In notable rising markets such as 2003 and 2009, the fund has consistently outperformed its sector and benchmark.
M&G Recovery, which was launched in 1969, is underweight in financials and services but is overweight oil & gas and industrials. FE Alpha Manager Dobell counts BP, Royal Dutch Shell, Tullow Oil and Kenmare Resources among his top-10 holdings.
The fund has a total expense ratio (TER) of 1.65 per cent and a minimum investment of £500.
Neil Shillito, director at SG Wealth Management, believes that the Schroder fund is very popular among investors due to its management team.
"We don’t use Schroder Recovery, but that is saying nothing against the fund," he said.
"It is a favoured fund and I was looking at its results the other day and it has produced excellent performance recently."
"It has had good consistency over the years and is very well led."
Schroder Recovery, which is co-managed by Kevin Murphy and Nick Kirrage, has significantly outperformed its benchmark and sector over a five-year period.
According to FE Analytics
, it has returned 28.43 per cent while the FTSE All Share index has returned 6.67 per cent and the sector 3.32 per cent.
Performance of fund vs sector and index over 5-yrs
Source: FE Analytics
The £270m fund boasts top-quartile performance over one, five and 10 years.
Schroder Recovery is slightly underweight financials, but has a significant exposure to banks, holding Barclays and RBS in its top-10.
It has a minimum investment of £1,000 and a TER of 1.52 per cent.
MFM Slater Recovery
Shillito thinks investors are in safe hands with this fund's manager, Mark Slater, despite his benchmark-unaware approach to investing.
"Mark is a great guy and a maverick.

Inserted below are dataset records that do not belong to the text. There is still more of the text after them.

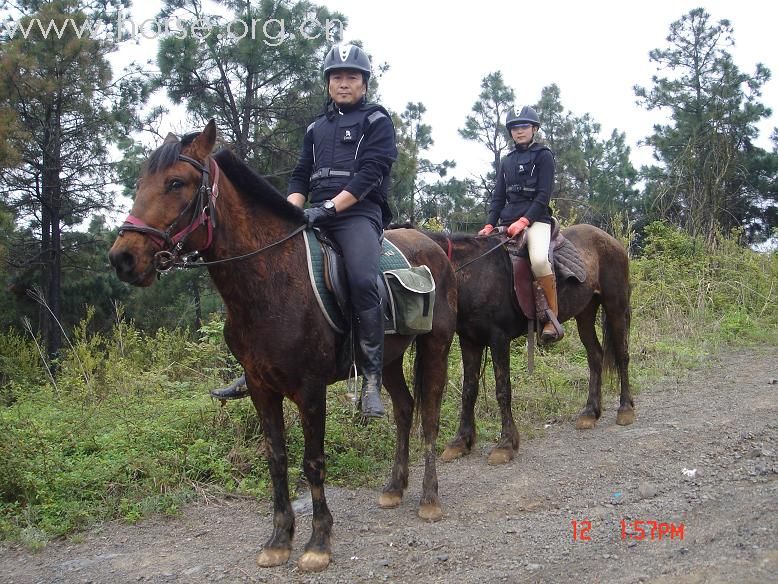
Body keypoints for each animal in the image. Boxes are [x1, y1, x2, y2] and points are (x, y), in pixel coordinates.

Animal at [106, 121, 452, 572]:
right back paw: (395, 486)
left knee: (430, 415)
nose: (123, 258)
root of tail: (433, 245)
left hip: (436, 346)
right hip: (390, 358)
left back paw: (429, 498)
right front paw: (279, 539)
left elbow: (313, 462)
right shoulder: (260, 387)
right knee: (404, 408)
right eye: (139, 183)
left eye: (176, 183)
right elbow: (277, 459)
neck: (269, 278)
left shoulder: (311, 389)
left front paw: (318, 542)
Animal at [422, 228, 632, 466]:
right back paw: (589, 413)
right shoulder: (469, 341)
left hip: (615, 307)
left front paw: (505, 445)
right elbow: (469, 391)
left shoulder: (499, 339)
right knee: (595, 355)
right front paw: (460, 442)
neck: (476, 274)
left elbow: (503, 390)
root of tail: (610, 240)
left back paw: (625, 410)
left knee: (622, 355)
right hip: (585, 312)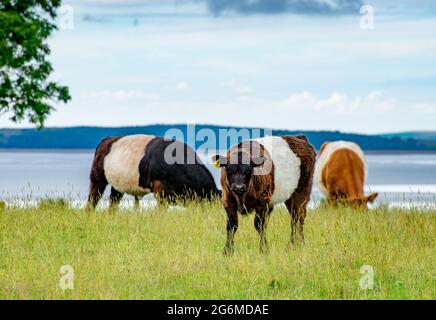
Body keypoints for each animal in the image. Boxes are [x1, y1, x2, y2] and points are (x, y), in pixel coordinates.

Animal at [88, 134, 220, 209]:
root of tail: (108, 139)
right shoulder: (160, 191)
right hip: (97, 178)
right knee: (92, 200)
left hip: (117, 185)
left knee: (113, 202)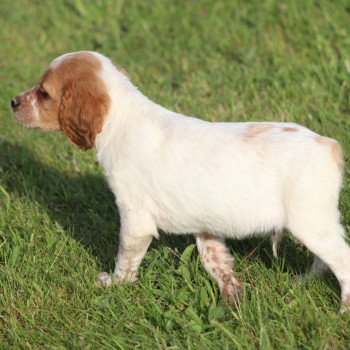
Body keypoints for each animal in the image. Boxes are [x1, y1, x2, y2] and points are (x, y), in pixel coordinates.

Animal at [10, 51, 350, 312]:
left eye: (43, 93)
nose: (12, 102)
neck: (123, 121)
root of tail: (328, 144)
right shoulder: (206, 226)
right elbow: (217, 261)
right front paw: (232, 299)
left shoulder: (135, 219)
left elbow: (125, 261)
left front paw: (114, 286)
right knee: (323, 261)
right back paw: (303, 282)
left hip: (310, 223)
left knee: (342, 261)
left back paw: (343, 311)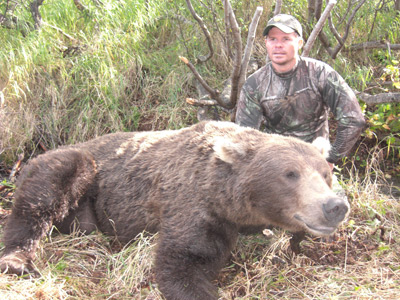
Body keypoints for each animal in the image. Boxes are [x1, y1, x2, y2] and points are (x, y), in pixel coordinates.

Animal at [0, 120, 350, 298]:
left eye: (325, 173)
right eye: (290, 174)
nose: (335, 206)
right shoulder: (194, 204)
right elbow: (182, 262)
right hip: (79, 168)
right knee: (45, 193)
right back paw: (18, 260)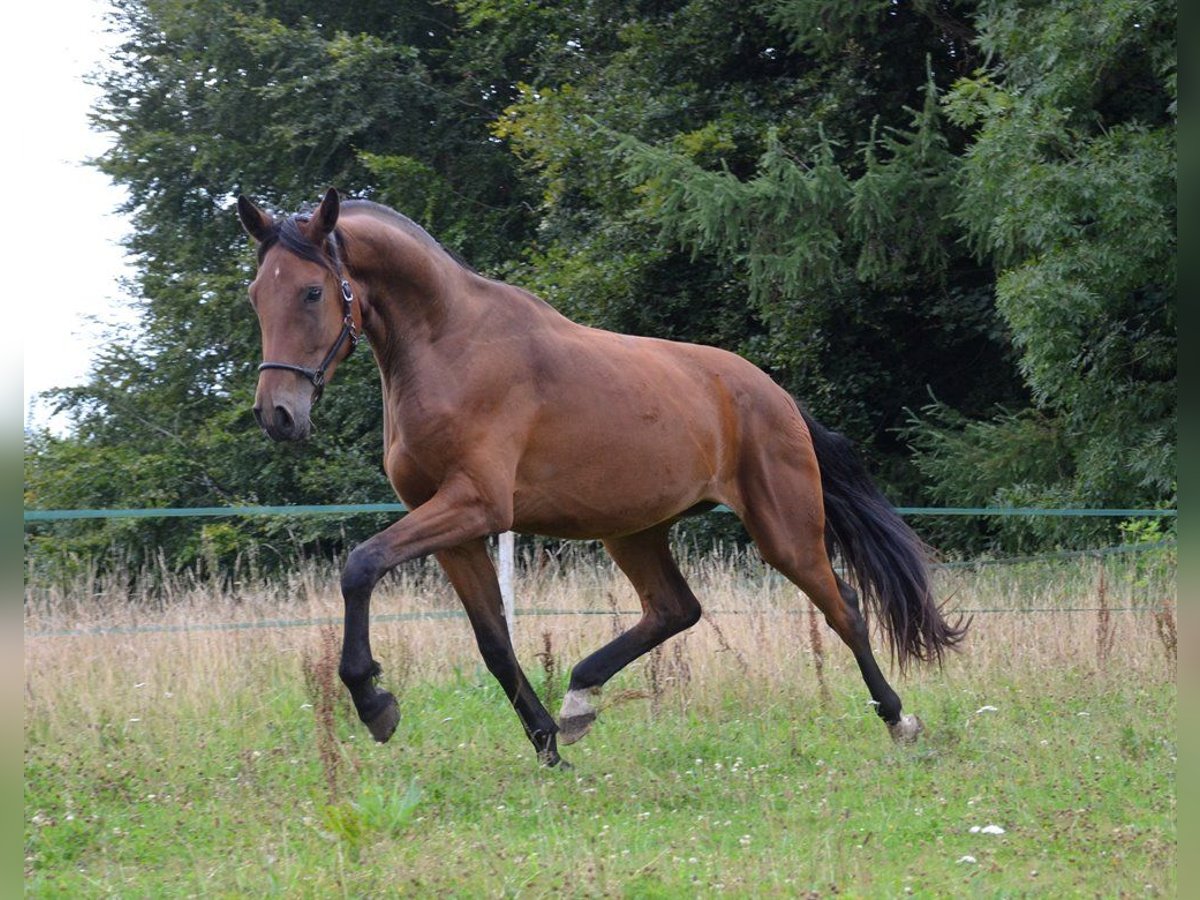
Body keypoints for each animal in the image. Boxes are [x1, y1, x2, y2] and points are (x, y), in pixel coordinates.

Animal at [236, 188, 964, 768]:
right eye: (255, 296)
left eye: (311, 292)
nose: (277, 415)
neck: (450, 348)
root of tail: (774, 394)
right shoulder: (454, 531)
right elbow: (493, 642)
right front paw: (546, 746)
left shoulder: (474, 506)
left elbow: (360, 565)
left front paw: (373, 700)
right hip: (635, 530)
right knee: (676, 609)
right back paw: (579, 700)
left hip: (784, 529)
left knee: (845, 609)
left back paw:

When I say maverick, I don’t mean he makes silly bets on his stocks but I mean he has strong views on what he is investing in," said Shillito.
"He has firmly-held views and is a great high-conviction investor who won’t invest in areas he doesn’t see value in."
"Why should you be a fund manager if you don’t have a strong investment conviction?"
The £34.5m fund’s performance has fluctuated since its launch in 2003.
It has underperformed its IMA UK All Companies sector and the FTSE All Share since this time, thanks largely to its dreadful run in 2007 and 2008.
However, it has a stellar record in rising markets,
beating both its sector and benchmark in 2004, 2009 and 2010.
The fund has returned 121.28 per cent while the index and sector have returned 156.13 per cent and 136.85 per cent respectively over the same period.
MFM Slater Recovery has a TER of 1.56 per cent and demands a minimum investment of £3,000.
Shillito does not use this fund himself, but he likes Rathbones and the managers at the group.
According to FE Analytics
, the £61.2m Rathbone Recovery fund is a top-quartile performer over one and three years, as well as since its launch in July 2009.
Rathbone Recovery is heavily overweight in industrials compared with the IMA UK All Companies sector.
It is predominantly invested in mid caps – an area of the market that co-managers Marina Bond and Julian Chillingworth think offers the best opportunities for growth.
It includes Booker, Melrose and Paddy Power in its top-10.
The fund has a TER of 1.64 per cent and a minimum investment of £1,000.
Standard Life UK Equity Recovery
The £27.3m Standard Life UK Equity Recovery fund has been headed up by David Cumming since its launch in 2009.
It is the most volatile of those mentioned in this piece, illustrated by its very poor run last year, when it lost almost 30 per cent.
However, it is a portfolio full of cheap stocks and may be of interest for those who are particularly bullish.
Since the fund’s launch, it has returned 124 per cent, compared with 86.22 per cent from its IMA UK All Companies sector. However, it has fallen short over one and three years.
The fund is overweight banks, with Lloyds and Barclays as it two largest holdings, making up 11.4 per cent of total assets. It also has top-10 positions in RBS and Dixons.
Standard Life UK Equity Recovery has a TER of 1.72 per cent and a minimum investment of £100.